(What this task involves) Scan the listing below for the word "iterations" and copy every line that has it.

(Dataset entries)

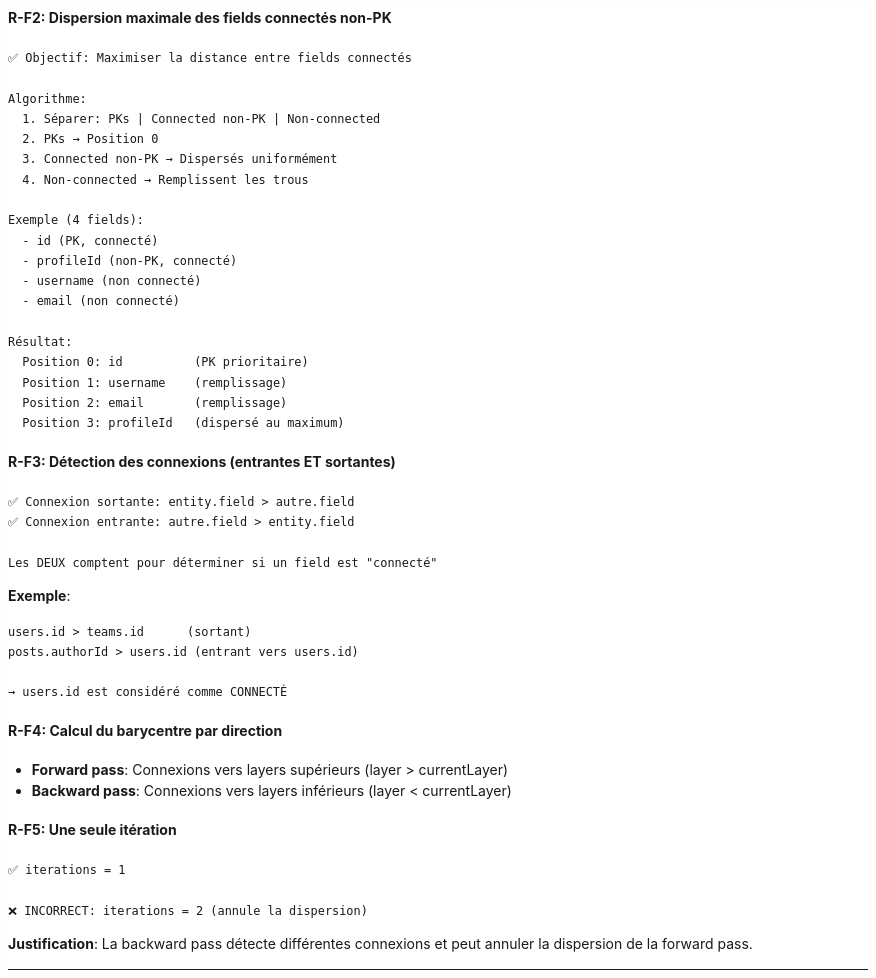 #### R-F2: Dispersion maximale des fields connectés non-PK
```
✅ Objectif: Maximiser la distance entre fields connectés

Algorithme:
  1. Séparer: PKs | Connected non-PK | Non-connected
  2. PKs → Position 0
  3. Connected non-PK → Dispersés uniformément
  4. Non-connected → Remplissent les trous

Exemple (4 fields):
  - id (PK, connecté)
  - profileId (non-PK, connecté)
  - username (non connecté)
  - email (non connecté)

Résultat:
  Position 0: id          (PK prioritaire)
  Position 1: username    (remplissage)
  Position 2: email       (remplissage)
  Position 3: profileId   (dispersé au maximum)
```

#### R-F3: Détection des connexions (entrantes ET sortantes)
```
✅ Connexion sortante: entity.field > autre.field
✅ Connexion entrante: autre.field > entity.field

Les DEUX comptent pour déterminer si un field est "connecté"
```

**Exemple**:
```
users.id > teams.id      (sortant)
posts.authorId > users.id (entrant vers users.id)

→ users.id est considéré comme CONNECTÉ
```

#### R-F4: Calcul du barycentre par direction
- **Forward pass**: Connexions vers layers supérieurs (layer > currentLayer)
- **Backward pass**: Connexions vers layers inférieurs (layer < currentLayer)

#### R-F5: Une seule itération
```
✅ iterations = 1

❌ INCORRECT: iterations = 2 (annule la dispersion)
```

**Justification**: La backward pass détecte différentes connexions et peut annuler la dispersion de la forward pass.

---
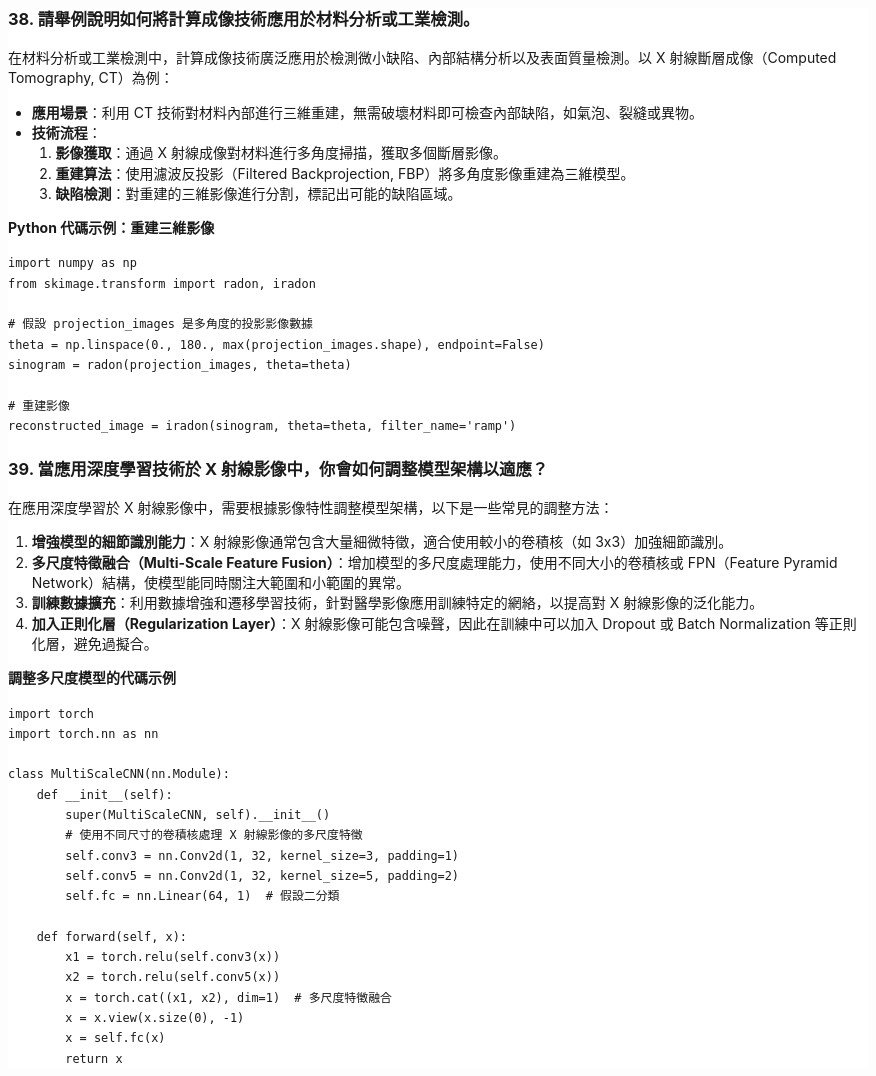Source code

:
 ```
```

### 38. 請舉例說明如何將計算成像技術應用於材料分析或工業檢測。

在材料分析或工業檢測中，計算成像技術廣泛應用於檢測微小缺陷、內部結構分析以及表面質量檢測。以 X 射線斷層成像（Computed Tomography, CT）為例：

- **應用場景**：利用 CT 技術對材料內部進行三維重建，無需破壞材料即可檢查內部缺陷，如氣泡、裂縫或異物。
- **技術流程**：
    1. **影像獲取**：通過 X 射線成像對材料進行多角度掃描，獲取多個斷層影像。
    2. **重建算法**：使用濾波反投影（Filtered Backprojection, FBP）將多角度影像重建為三維模型。
    3. **缺陷檢測**：對重建的三維影像進行分割，標記出可能的缺陷區域。

**Python 代碼示例：重建三維影像**
```
import numpy as np
from skimage.transform import radon, iradon

# 假設 projection_images 是多角度的投影影像數據
theta = np.linspace(0., 180., max(projection_images.shape), endpoint=False)
sinogram = radon(projection_images, theta=theta)

# 重建影像
reconstructed_image = iradon(sinogram, theta=theta, filter_name='ramp')

```

### 39. 當應用深度學習技術於 X 射線影像中，你會如何調整模型架構以適應？

在應用深度學習於 X 射線影像中，需要根據影像特性調整模型架構，以下是一些常見的調整方法：

1. **增強模型的細節識別能力**：X 射線影像通常包含大量細微特徵，適合使用較小的卷積核（如 3x3）加強細節識別。
2. **多尺度特徵融合（Multi-Scale Feature Fusion）**：增加模型的多尺度處理能力，使用不同大小的卷積核或 FPN（Feature Pyramid Network）結構，使模型能同時關注大範圍和小範圍的異常。
3. **訓練數據擴充**：利用數據增強和遷移學習技術，針對醫學影像應用訓練特定的網絡，以提高對 X 射線影像的泛化能力。
4. **加入正則化層（Regularization Layer）**：X 射線影像可能包含噪聲，因此在訓練中可以加入 Dropout 或 Batch Normalization 等正則化層，避免過擬合。

**調整多尺度模型的代碼示例**
```
import torch
import torch.nn as nn

class MultiScaleCNN(nn.Module):
    def __init__(self):
        super(MultiScaleCNN, self).__init__()
        # 使用不同尺寸的卷積核處理 X 射線影像的多尺度特徵
        self.conv3 = nn.Conv2d(1, 32, kernel_size=3, padding=1)
        self.conv5 = nn.Conv2d(1, 32, kernel_size=5, padding=2)
        self.fc = nn.Linear(64, 1)  # 假設二分類

    def forward(self, x):
        x1 = torch.relu(self.conv3(x))
        x2 = torch.relu(self.conv5(x))
        x = torch.cat((x1, x2), dim=1)  # 多尺度特徵融合
        x = x.view(x.size(0), -1)
        x = self.fc(x)
        return x

```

(Task answer)
✅ iterations = 1
❌ INCORRECT: iterations = 2 (annule la dispersion)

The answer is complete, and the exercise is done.